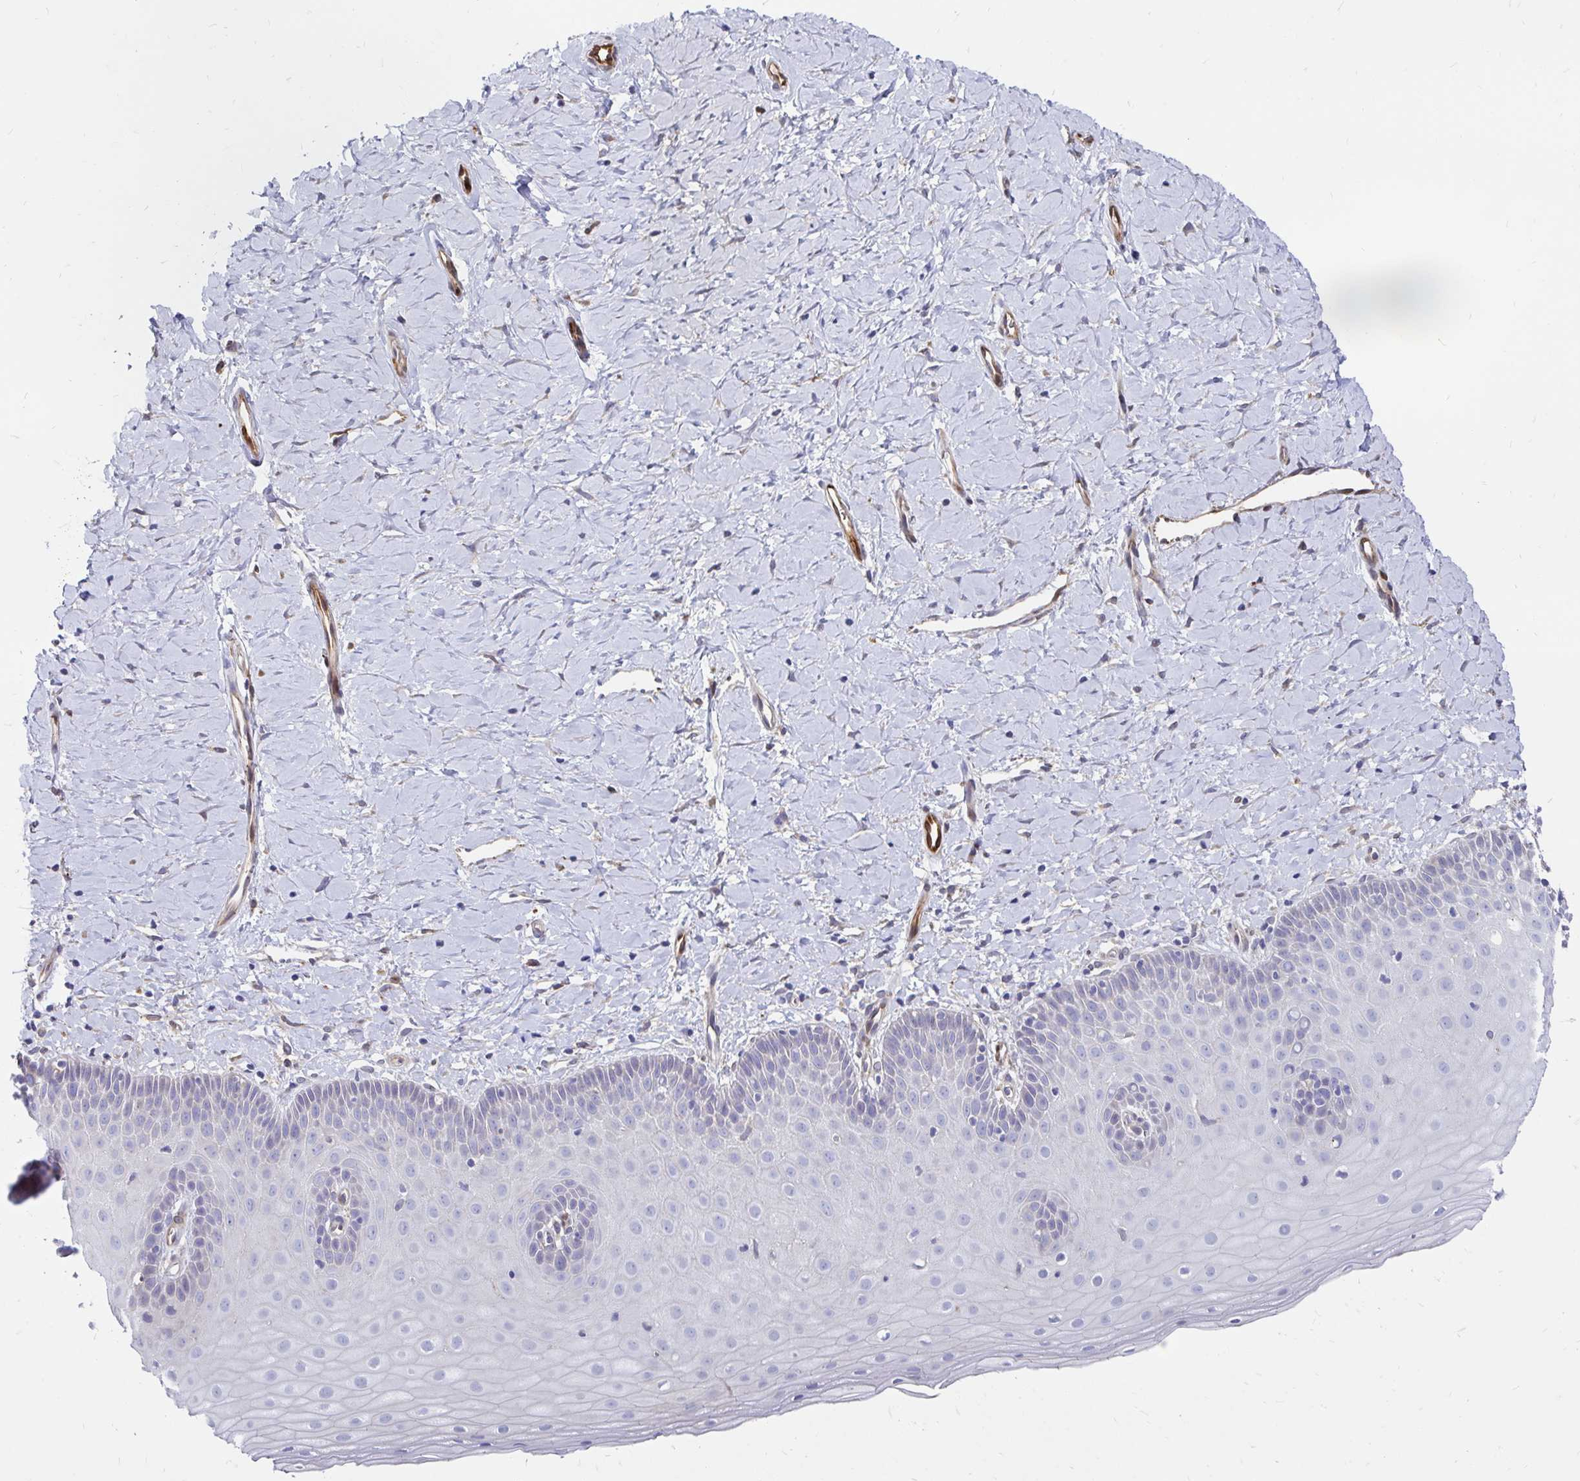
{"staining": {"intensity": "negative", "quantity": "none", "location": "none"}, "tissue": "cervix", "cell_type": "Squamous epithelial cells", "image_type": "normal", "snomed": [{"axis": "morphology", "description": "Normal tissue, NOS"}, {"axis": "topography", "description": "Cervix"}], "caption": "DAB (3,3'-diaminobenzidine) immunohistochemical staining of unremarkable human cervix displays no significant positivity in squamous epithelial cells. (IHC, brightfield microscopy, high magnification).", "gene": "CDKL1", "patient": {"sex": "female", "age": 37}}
========================================
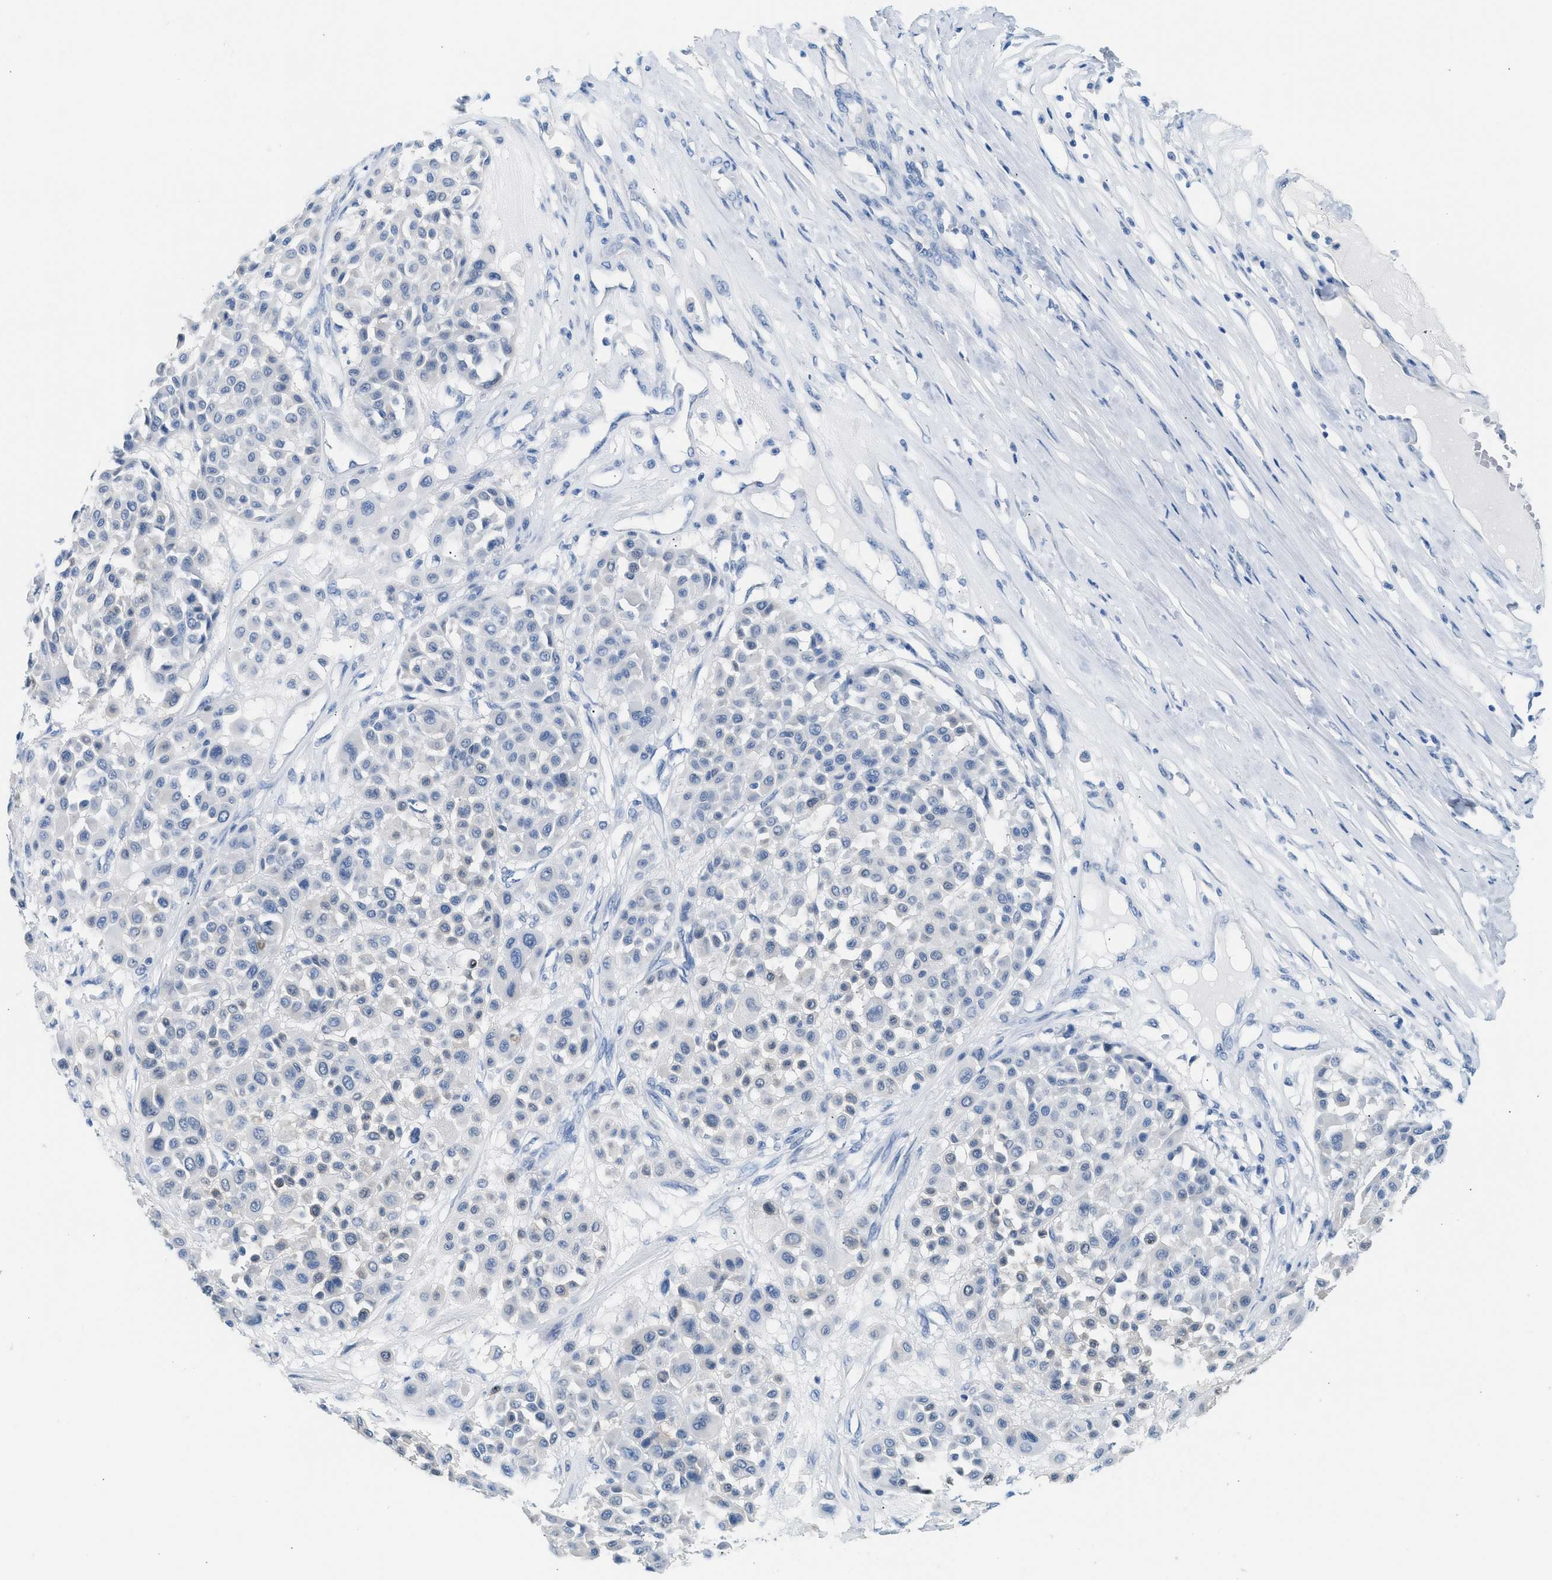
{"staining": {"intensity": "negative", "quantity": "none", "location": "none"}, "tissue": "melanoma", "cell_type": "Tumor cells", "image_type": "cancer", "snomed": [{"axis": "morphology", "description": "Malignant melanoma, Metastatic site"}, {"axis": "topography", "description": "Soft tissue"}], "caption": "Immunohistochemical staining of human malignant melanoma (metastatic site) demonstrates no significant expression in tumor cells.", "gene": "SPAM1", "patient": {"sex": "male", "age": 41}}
========================================
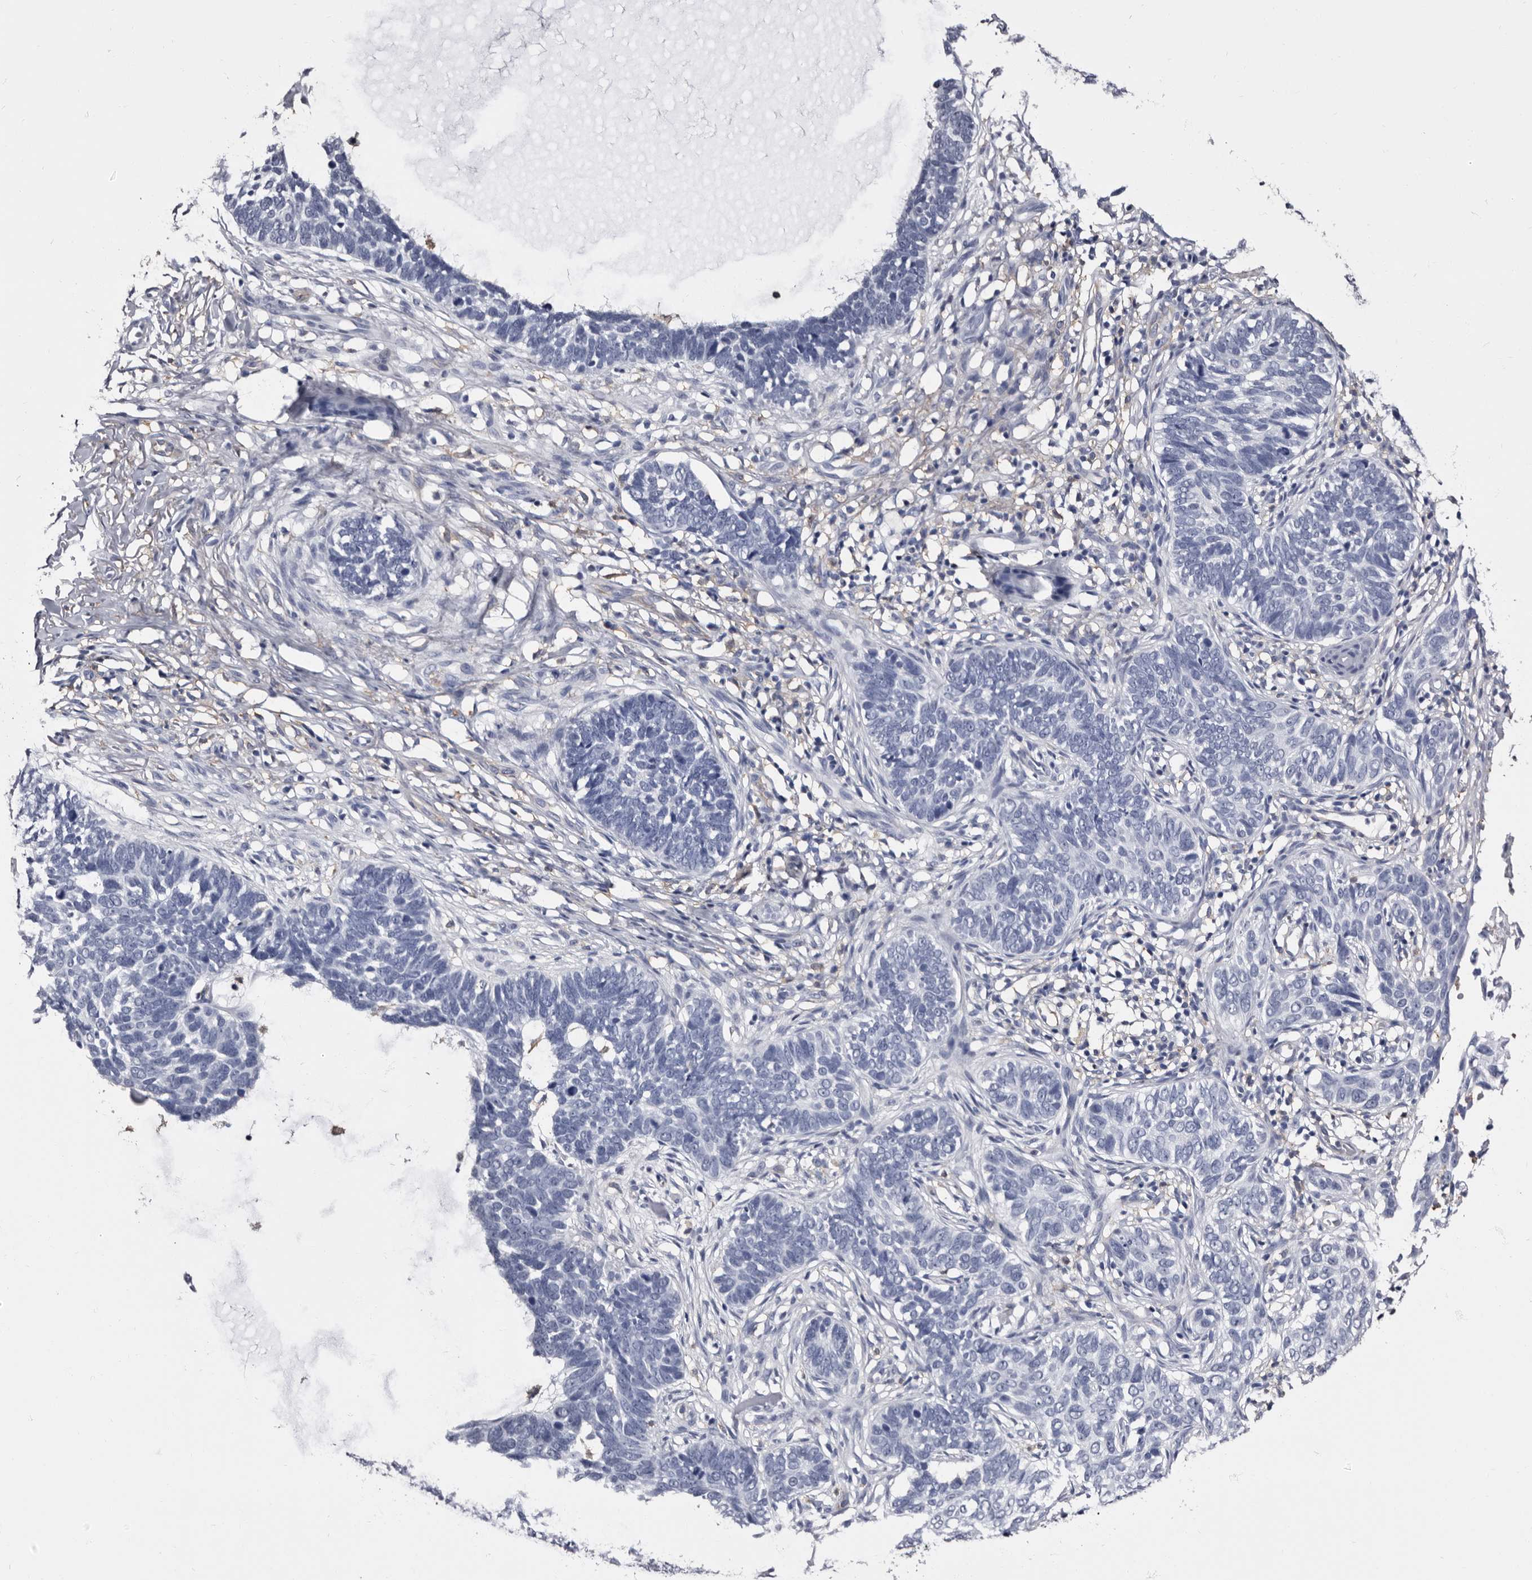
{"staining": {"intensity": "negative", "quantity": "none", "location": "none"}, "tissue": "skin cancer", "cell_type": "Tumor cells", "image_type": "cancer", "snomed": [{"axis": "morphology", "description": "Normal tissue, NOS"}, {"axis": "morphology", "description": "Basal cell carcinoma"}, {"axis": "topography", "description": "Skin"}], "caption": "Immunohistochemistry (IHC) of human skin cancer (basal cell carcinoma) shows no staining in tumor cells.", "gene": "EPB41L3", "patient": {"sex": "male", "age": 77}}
========================================
Where does the word "tumor" appear in the listing? List each line that holds it.

{"staining": {"intensity": "negative", "quantity": "none", "location": "none"}, "tissue": "melanoma", "cell_type": "Tumor cells", "image_type": "cancer", "snomed": [{"axis": "morphology", "description": "Malignant melanoma, Metastatic site"}, {"axis": "topography", "description": "Soft tissue"}], "caption": "Immunohistochemical staining of human malignant melanoma (metastatic site) demonstrates no significant expression in tumor cells.", "gene": "SPAM1", "patient": {"sex": "male", "age": 41}}
{"staining": {"intensity": "negative", "quantity": "none", "location": "none"}, "tissue": "skin cancer", "cell_type": "Tumor cells", "image_type": "cancer", "snomed": [{"axis": "morphology", "description": "Normal tissue, NOS"}, {"axis": "morphology", "description": "Basal cell carcinoma"}, {"axis": "topography", "description": "Skin"}], "caption": "Immunohistochemistry (IHC) of human skin cancer (basal cell carcinoma) shows no staining in tumor cells.", "gene": "EPB41L3", "patient": {"sex": "male", "age": 77}}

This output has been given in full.